> [SOURCE INFORMATION]
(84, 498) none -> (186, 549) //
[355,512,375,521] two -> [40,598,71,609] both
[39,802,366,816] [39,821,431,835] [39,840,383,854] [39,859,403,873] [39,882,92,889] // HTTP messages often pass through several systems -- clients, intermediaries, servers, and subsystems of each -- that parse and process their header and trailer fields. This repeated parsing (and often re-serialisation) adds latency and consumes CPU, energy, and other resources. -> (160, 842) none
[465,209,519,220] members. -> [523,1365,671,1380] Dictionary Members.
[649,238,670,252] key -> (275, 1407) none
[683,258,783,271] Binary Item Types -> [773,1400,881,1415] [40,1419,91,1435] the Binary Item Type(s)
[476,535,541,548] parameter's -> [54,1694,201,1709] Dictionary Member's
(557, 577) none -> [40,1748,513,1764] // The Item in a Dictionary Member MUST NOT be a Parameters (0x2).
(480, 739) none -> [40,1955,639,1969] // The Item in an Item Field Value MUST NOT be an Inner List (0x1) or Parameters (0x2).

==

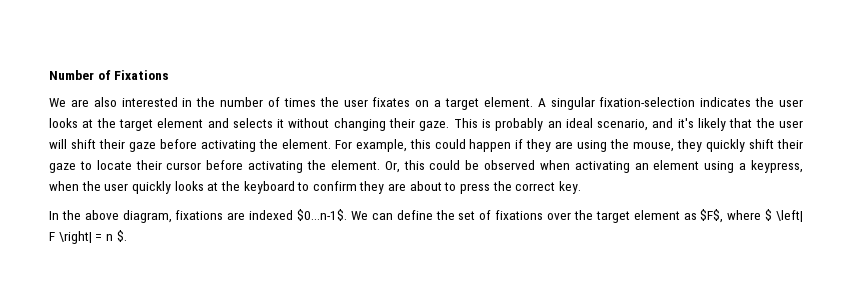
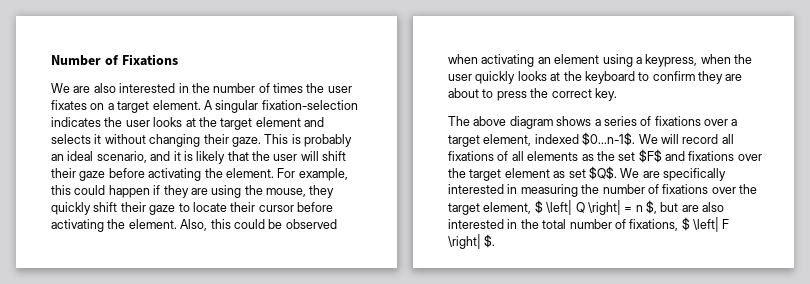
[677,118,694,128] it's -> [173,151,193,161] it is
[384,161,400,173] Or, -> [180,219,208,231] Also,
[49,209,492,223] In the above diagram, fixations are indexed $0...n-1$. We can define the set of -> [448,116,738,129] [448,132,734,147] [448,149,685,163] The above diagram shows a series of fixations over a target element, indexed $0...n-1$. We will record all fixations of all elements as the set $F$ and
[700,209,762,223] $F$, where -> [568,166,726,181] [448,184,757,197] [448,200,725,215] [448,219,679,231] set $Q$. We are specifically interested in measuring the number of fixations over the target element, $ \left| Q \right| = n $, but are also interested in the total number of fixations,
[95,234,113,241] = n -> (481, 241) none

> [ASSIGNED TASK] In the data above, start at the line that has "(84, 498) none -> (186, 549) //", stop after the line that has "(557, 577) none", and print every line in between exactly as it stands.

> [RESULT OF THE EXERCISE]
(84, 498) none -> (186, 549) //
[355,512,375,521] two -> [40,598,71,609] both
[39,802,366,816] [39,821,431,835] [39,840,383,854] [39,859,403,873] [39,882,92,889] // HTTP messages often pass through several systems -- clients, intermediaries, servers, and subsystems of each -- that parse and process their header and trailer fields. This repeated parsing (and often re-serialisation) adds latency and consumes CPU, energy, and other resources. -> (160, 842) none
[465,209,519,220] members. -> [523,1365,671,1380] Dictionary Members.
[649,238,670,252] key -> (275, 1407) none
[683,258,783,271] Binary Item Types -> [773,1400,881,1415] [40,1419,91,1435] the Binary Item Type(s)
[476,535,541,548] parameter's -> [54,1694,201,1709] Dictionary Member's
(557, 577) none -> [40,1748,513,1764] // The Item in a Dictionary Member MUST NOT be a Parameters (0x2).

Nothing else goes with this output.